Tour de Bond: Dr. No (1958)

A slight change in schedule for this week — I was away on a business trip to the NYCC. I’ve realized that missing the usual upload day results in a week’s delay, and that sort of delay is contributing to my “blogfade” — I’m not writing on this thing as much as I want to be. So, I’ve decided that I’m going to make a shift to posting daily content– and what better way to begin than with the latest installment of the Tour de Bond, whether it’s Monday or not.

I love this week’s novel. Not only is it part of what I consider the best stretch of quality in the series (for those wondering, that would be the run from 1957 through 1961– From Russia With Love through Thunderball), but it’s Fleming’s tribute to Sax Rhomer’s Fu Manchu novels (my love of which I mentioned in the entry on Live and Let Die). Above and beyond that, though, it represents Fleming’s embrace of the series– in many ways marking the turning point from the occasional novel that he’d write during his stays in Jamaica, into a full-fledged series that became his focus.

Doctor No in many ways is the first true series novel in the line, featuring a plot continuing from the previous novel, as well as several returning characters and locations from earlier entries in the series — Rene Mathis from Casino Royale (who saves Bond from the poison administered by Rosa Klebb at the end of From Russia With Love), and Strangways and Quarrel from Live and Let Die, along with a number of the Jamaica locations that had featured earlier (with which Fleming, who spent winters there at his estate “Goldeneye”, was extremely familiar). There is a continuity of character and setting in Doctor No which, when coupled with Fleming’s usual focus on details, brings Bond’s world more fully into being than ever before.

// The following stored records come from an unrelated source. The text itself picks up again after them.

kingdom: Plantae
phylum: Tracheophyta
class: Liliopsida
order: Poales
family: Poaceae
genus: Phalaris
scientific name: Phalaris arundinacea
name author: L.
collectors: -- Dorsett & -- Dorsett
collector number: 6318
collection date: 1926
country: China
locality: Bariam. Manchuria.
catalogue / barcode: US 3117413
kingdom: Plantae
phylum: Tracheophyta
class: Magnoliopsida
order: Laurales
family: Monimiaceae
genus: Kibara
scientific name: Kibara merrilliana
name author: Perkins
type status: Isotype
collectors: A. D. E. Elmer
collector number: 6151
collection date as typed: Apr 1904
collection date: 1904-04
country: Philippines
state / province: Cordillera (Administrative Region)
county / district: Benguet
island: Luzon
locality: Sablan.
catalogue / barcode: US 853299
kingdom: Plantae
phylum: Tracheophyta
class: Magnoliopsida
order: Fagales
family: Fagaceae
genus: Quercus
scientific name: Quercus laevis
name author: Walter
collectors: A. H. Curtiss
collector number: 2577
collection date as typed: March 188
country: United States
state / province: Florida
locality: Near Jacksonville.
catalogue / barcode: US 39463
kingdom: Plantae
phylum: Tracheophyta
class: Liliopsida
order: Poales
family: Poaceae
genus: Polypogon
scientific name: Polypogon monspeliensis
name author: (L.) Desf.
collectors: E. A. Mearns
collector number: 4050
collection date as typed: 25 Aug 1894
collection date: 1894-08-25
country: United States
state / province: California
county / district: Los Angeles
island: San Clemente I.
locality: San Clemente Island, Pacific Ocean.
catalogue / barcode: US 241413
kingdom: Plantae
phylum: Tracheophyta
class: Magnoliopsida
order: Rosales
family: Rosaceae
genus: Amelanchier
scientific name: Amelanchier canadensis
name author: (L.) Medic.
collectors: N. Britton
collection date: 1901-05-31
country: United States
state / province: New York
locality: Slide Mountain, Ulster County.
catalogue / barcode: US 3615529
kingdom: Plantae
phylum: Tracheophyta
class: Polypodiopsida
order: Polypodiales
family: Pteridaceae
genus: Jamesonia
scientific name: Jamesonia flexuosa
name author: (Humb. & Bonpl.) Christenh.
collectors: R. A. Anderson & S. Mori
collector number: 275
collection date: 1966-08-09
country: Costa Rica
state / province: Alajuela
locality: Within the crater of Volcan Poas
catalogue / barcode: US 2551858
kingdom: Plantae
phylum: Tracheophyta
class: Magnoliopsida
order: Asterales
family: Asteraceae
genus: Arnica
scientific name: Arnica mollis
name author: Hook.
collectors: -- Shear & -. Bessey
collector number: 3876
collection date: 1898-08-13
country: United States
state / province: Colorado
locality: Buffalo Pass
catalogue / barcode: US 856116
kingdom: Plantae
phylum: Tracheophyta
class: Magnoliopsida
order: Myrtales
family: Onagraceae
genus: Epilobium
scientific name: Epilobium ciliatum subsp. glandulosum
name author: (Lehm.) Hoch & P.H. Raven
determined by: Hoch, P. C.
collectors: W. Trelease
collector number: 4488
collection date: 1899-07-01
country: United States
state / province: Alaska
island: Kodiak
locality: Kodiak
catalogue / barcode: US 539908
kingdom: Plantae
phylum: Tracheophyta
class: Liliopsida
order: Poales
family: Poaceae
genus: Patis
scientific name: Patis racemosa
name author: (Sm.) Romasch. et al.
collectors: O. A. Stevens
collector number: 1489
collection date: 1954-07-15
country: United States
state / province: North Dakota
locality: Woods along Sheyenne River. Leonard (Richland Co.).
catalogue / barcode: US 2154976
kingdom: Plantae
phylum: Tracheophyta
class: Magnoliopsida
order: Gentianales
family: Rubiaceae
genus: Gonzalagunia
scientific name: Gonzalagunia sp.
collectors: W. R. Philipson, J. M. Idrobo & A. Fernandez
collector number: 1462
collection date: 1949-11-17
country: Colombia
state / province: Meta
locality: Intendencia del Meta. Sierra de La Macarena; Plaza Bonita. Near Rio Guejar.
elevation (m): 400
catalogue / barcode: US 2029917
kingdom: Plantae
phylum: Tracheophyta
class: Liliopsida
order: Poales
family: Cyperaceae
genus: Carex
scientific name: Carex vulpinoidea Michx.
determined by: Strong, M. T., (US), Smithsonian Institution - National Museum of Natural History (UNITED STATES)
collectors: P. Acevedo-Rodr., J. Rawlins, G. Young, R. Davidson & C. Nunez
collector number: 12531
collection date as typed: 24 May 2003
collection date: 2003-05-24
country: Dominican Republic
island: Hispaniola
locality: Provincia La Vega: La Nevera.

The villain, Doctor Julius No, is another of Fleming’s grotesqueries: A brilliant-but-twisted (is there any other kind?) scientist, of Chinese and German blood (Fleming’s experiences in World War 2 leading him to again insert Germans as the epitome of evil — even in a story featuring a nominally Chinese villain working for the Russians to sabotage US missile tests), with artificial hands and dextrocardia (his heart on the wrong side of his chest — which saved him when the Tong that he’d stolen millions from cut off his hands and shot him in the chest, leaving him for dead). Like many of Fleming’s villains, No is a sadist, devising complex tortures from Bond, ranging from a deadly centipede placed in his bed (the film famously used a tarantula instead) to a deadly obstacle course that he forces Bond to endure, featuring electric shocks, steam burns, deadly spiders, and finally a fight with a giant squid that would be right at home in a Doc Savage adventure.

In many ways, I love this novel *because* of that pulpyness — From Russia With Love was nearly a Cold War espionage procedural, and this one follows immediately with over-the-top classic pulp, which brings both novels into a sharp relief that strengthens both. The use of returning characters keeps us grounded in the Bond mythos, which somehow makes the pulp excesses more acceptable to the reader — we’re assured that this is still the same world that we’re familiar with, despite the more over-the-top sequences. It’s a brilliant move by Fleming.

I’m sure it was this pulpyness that led producers to choose Doctor No as the first of the James Bond movies — but in a lot of ways that set the tone for the film series’ increasing outlandishness, thankfully reigned in with Daniel Craig’s performances in recent years.

Next week, we’ll take a look at one of the strongest entries in the series, Goldfinger (1959) — which many consider the best Bond novel of them all (although my personal love of Casino Royale keeps it from the top spot in my estimation).